◆ Stated problem
Extend the post about stippled wallpaper for the 1940s dolls house, picking up right after its last sentence.

◆ Document segment
— START —

Sunday, May 3, 2020

Bomb Site House 1940 Interior Part Six



 

Our regular weekly progress on the
1940's Dolls House.
 
Discoveries, experiments and thoughts from;
 
Veronica Tonge and her assistant
 
 
 
 
I am starting to experiment making some !930s/40s stipple effect wallpaper for the sitting room/library, and the large and small bedrooms, using textured watercolour paper piecefound in a skip by an artist friend - make do and mend if you can. I stretched the papers, soaking them in water and fixing the edges with gummed tape to hopefully prevent ‘cockling’. It sort of worked. Using a synthetic natural sponge I tried stippling brown tones of acrylic paint over a base layer of cream. So far, so good, but I need to mix colour more subtly and use more than one tone to get the right look. The wallpaper will be need to appear to be a full-size piece cut down for the doll’s house and not ‘miniature wallpaper’ as this would have been what was used originally.

— END —

◆ Data listing
— START —

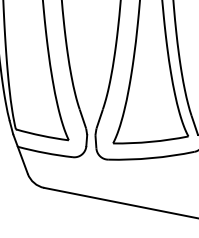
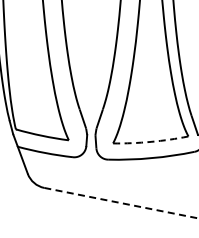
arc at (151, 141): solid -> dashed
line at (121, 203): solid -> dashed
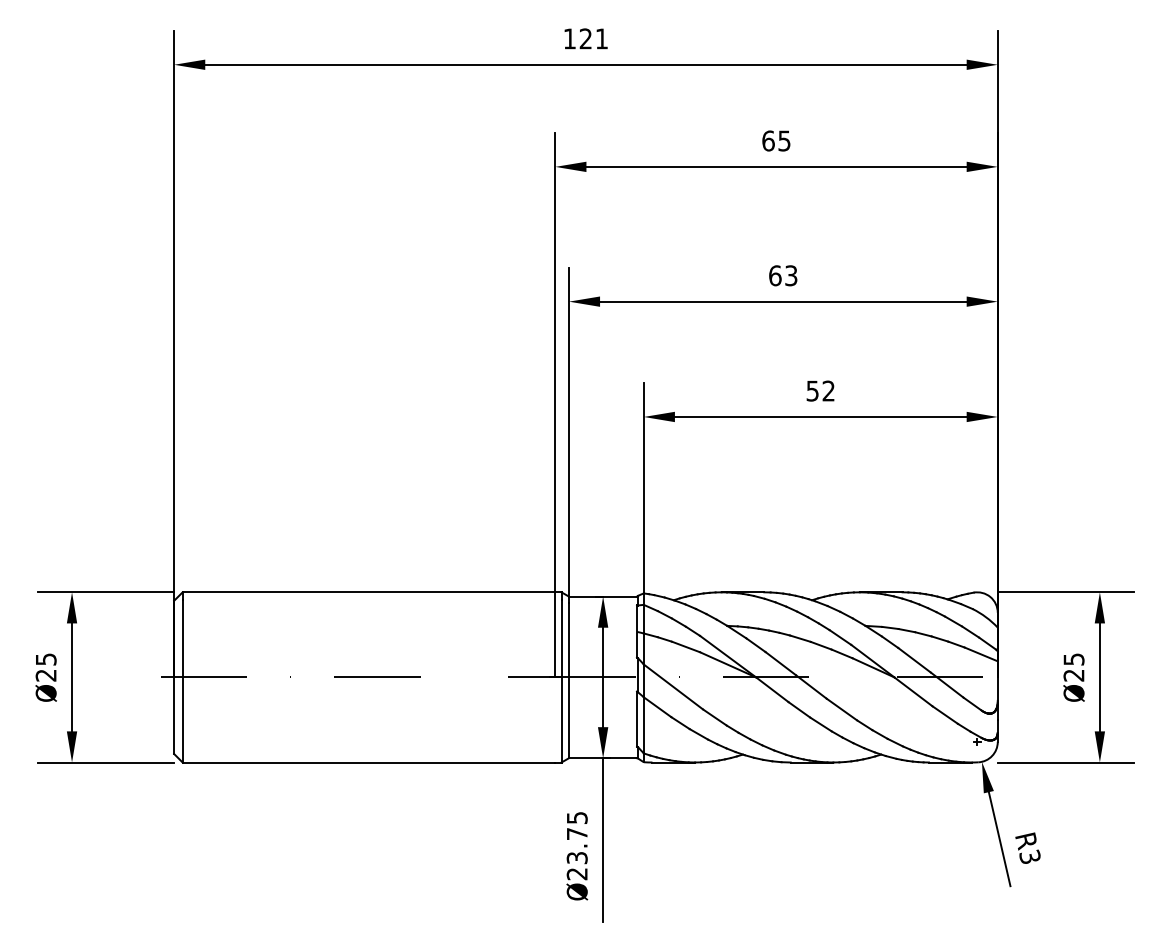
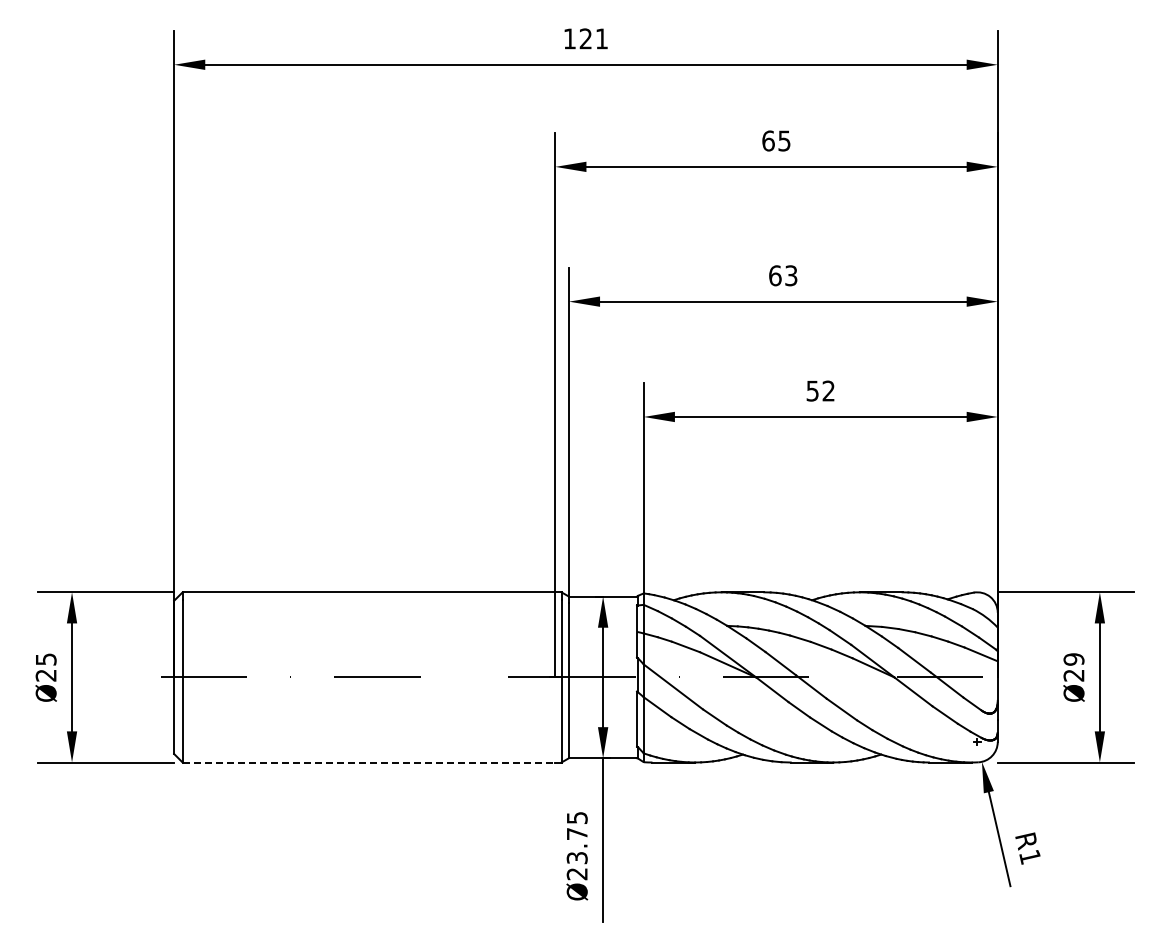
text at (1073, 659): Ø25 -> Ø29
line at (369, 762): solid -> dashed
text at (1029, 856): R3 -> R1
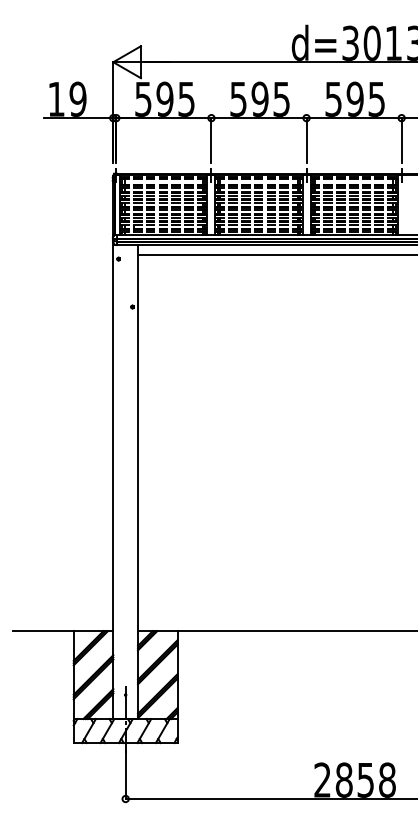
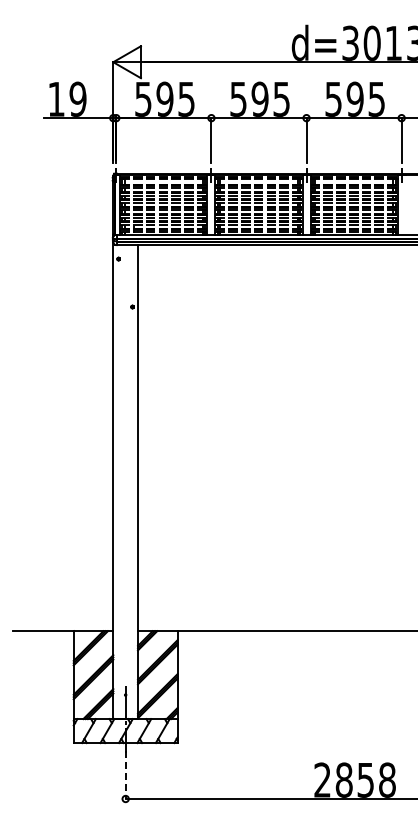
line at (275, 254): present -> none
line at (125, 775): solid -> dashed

— END —

◆ Expected answer
Some parts of the house were hurriedly finished. The makers were a policeman and a fireman, maybe in their precious spare moments when not suddenly called to emergency wartime duties. Was the paint job interrupted? Did scarce paint supplies run out? I can’t even get my hand into this part of the house, or see what I am doing and would have to work by feel alone, so I will not even try. Sometimes history does not want to be disturbed!









 This slightly spooky view of the interior shows the large bedroom on the left with some the original surviving pale blue furniture - surviving wardrobe plus two single beds. Additionally, some extra non original WW2 period furniture, including dressing table with round mirror from a powder compact and table made from a cotton reel. The pink set of furniture in the next door bedroom is a gorgeous hand made quirky set of bed (with mattress and eiderdown), wardrobe, chest of drawers, dressing table and chair from the 1940s period. I couldn’t resist impatiently trying out the furniture in situ, even though the house is still under restoration. The mix and match method, slowly collecting genuine old pieces to furnish a vintage house, is part of the obsessive passion all doll’s house collectors share.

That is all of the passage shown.